### Data to use
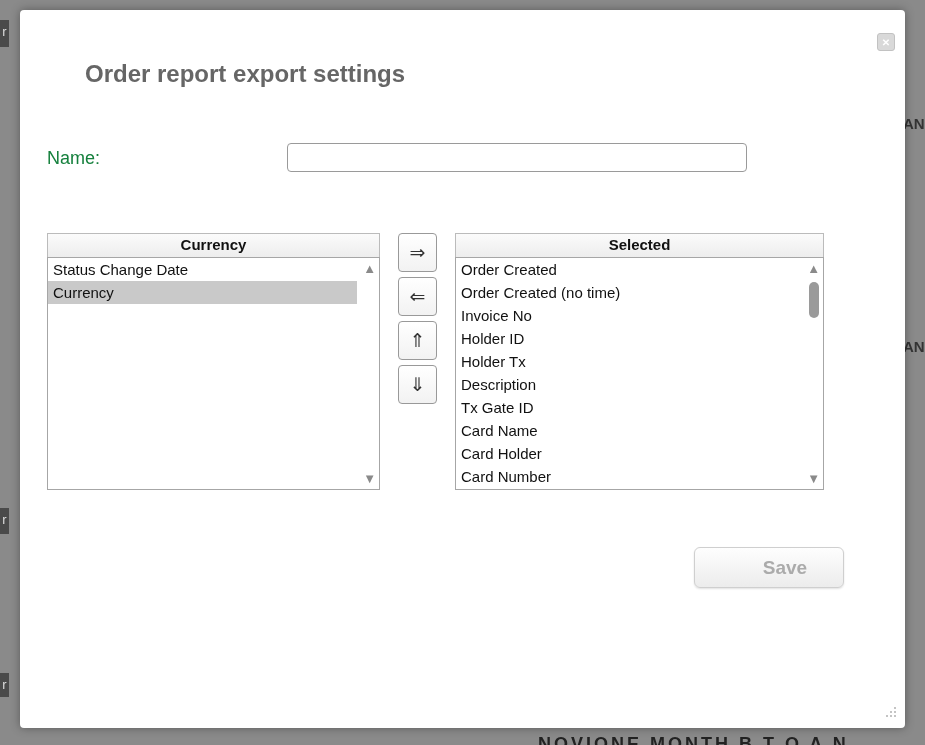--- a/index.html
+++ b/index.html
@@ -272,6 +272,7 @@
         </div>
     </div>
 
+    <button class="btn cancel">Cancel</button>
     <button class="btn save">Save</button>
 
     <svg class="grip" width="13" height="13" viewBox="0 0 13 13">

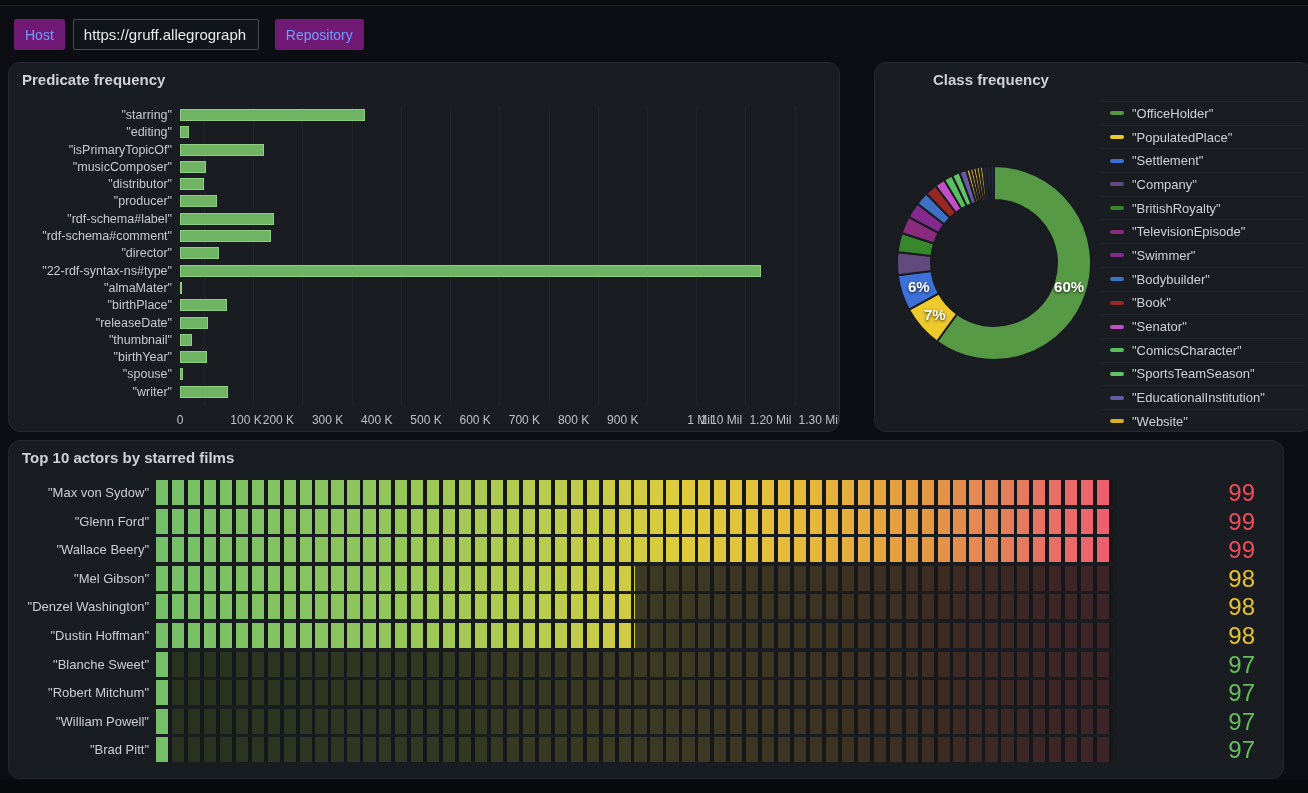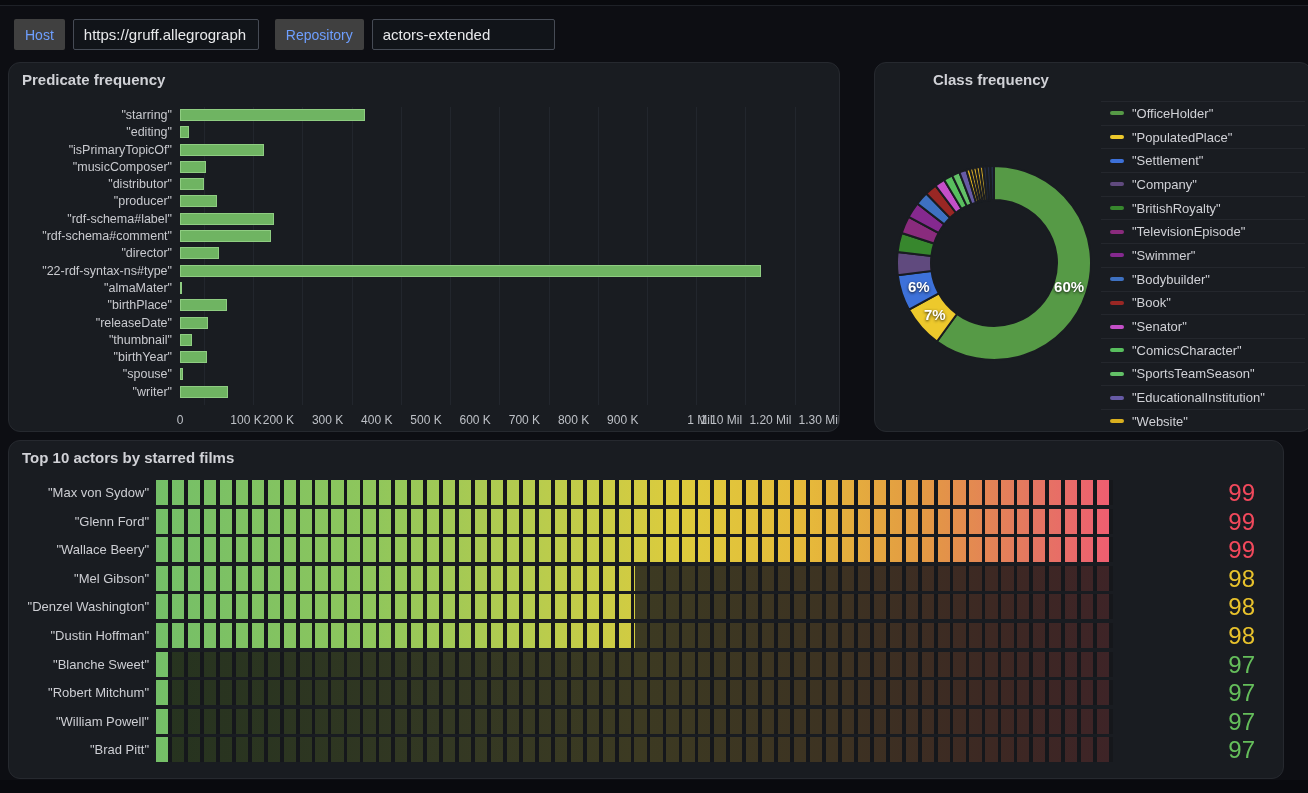--- a/index.html
+++ b/index.html
@@ -11,7 +11,7 @@
   
   .toolbar{position:absolute;top:19px;left:14px;display:flex;gap:16px;}
   .field{display:flex;gap:8px;}
-  .field-label{height:31px;display:flex;align-items:center;padding:0 11px;background:#404040;
+  .field-label{height:31px;display:flex;align-items:center;padding:0 11px;background:#701a75;
                color:#6E9FFF;font-size:14px;font-weight:500;border-radius:2px;}
   .field-input{height:31px;box-sizing:border-box;background:#111419;border:1px solid #464B55;
                border-radius:2px;color:#E8E9EB;font-size:15px;padding:8px 10px;font-family:inherit;outline:none;}

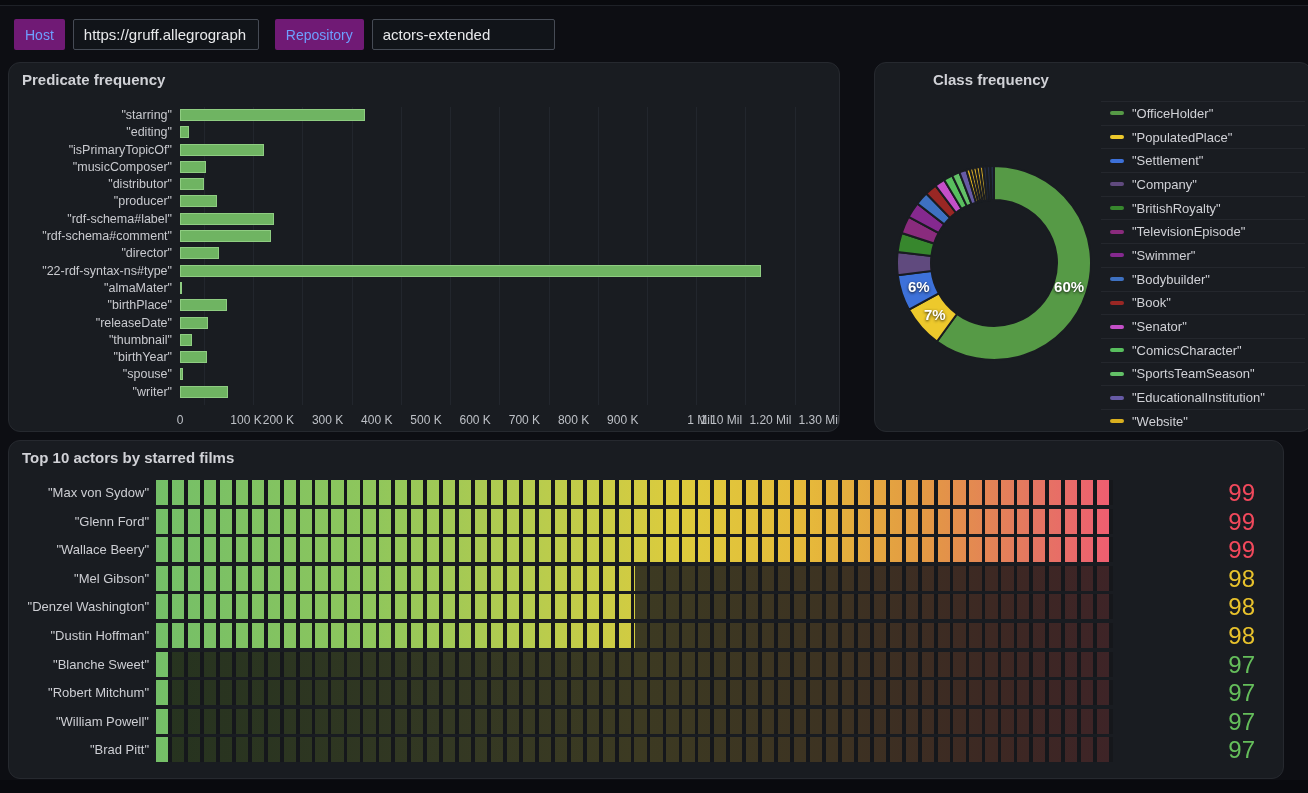--- a/index.html
+++ b/index.html
@@ -73,7 +73,6 @@
     </div>
     <div class="field">
       <div class="field-label">Repository</div>
-      <input class="field-input" style="width: 183px;" value="actors-extended">
     </div>
   </div>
######
**Exercise:** An exact copy of all entries is needed, with no pictures in it.

**Your solution:**
--- a/index.html
+++ b/index.html
@@ -272,6 +272,7 @@
         </div>
     </div>
 
+    <button class="btn cancel">Cancel</button>
     <button class="btn save">Save</button>
 
     <svg class="grip" width="13" height="13" viewBox="0 0 13 13">

--- a/index.html
+++ b/index.html
@@ -11,7 +11,7 @@
   
   .toolbar{position:absolute;top:19px;left:14px;display:flex;gap:16px;}
   .field{display:flex;gap:8px;}
-  .field-label{height:31px;display:flex;align-items:center;padding:0 11px;background:#404040;
+  .field-label{height:31px;display:flex;align-items:center;padding:0 11px;background:#701a75;
                color:#6E9FFF;font-size:14px;font-weight:500;border-radius:2px;}
   .field-input{height:31px;box-sizing:border-box;background:#111419;border:1px solid #464B55;
                border-radius:2px;color:#E8E9EB;font-size:15px;padding:8px 10px;font-family:inherit;outline:none;}

--- a/index.html
+++ b/index.html
@@ -73,7 +73,6 @@
     </div>
     <div class="field">
       <div class="field-label">Repository</div>
-      <input class="field-input" style="width: 183px;" value="actors-extended">
     </div>
   </div>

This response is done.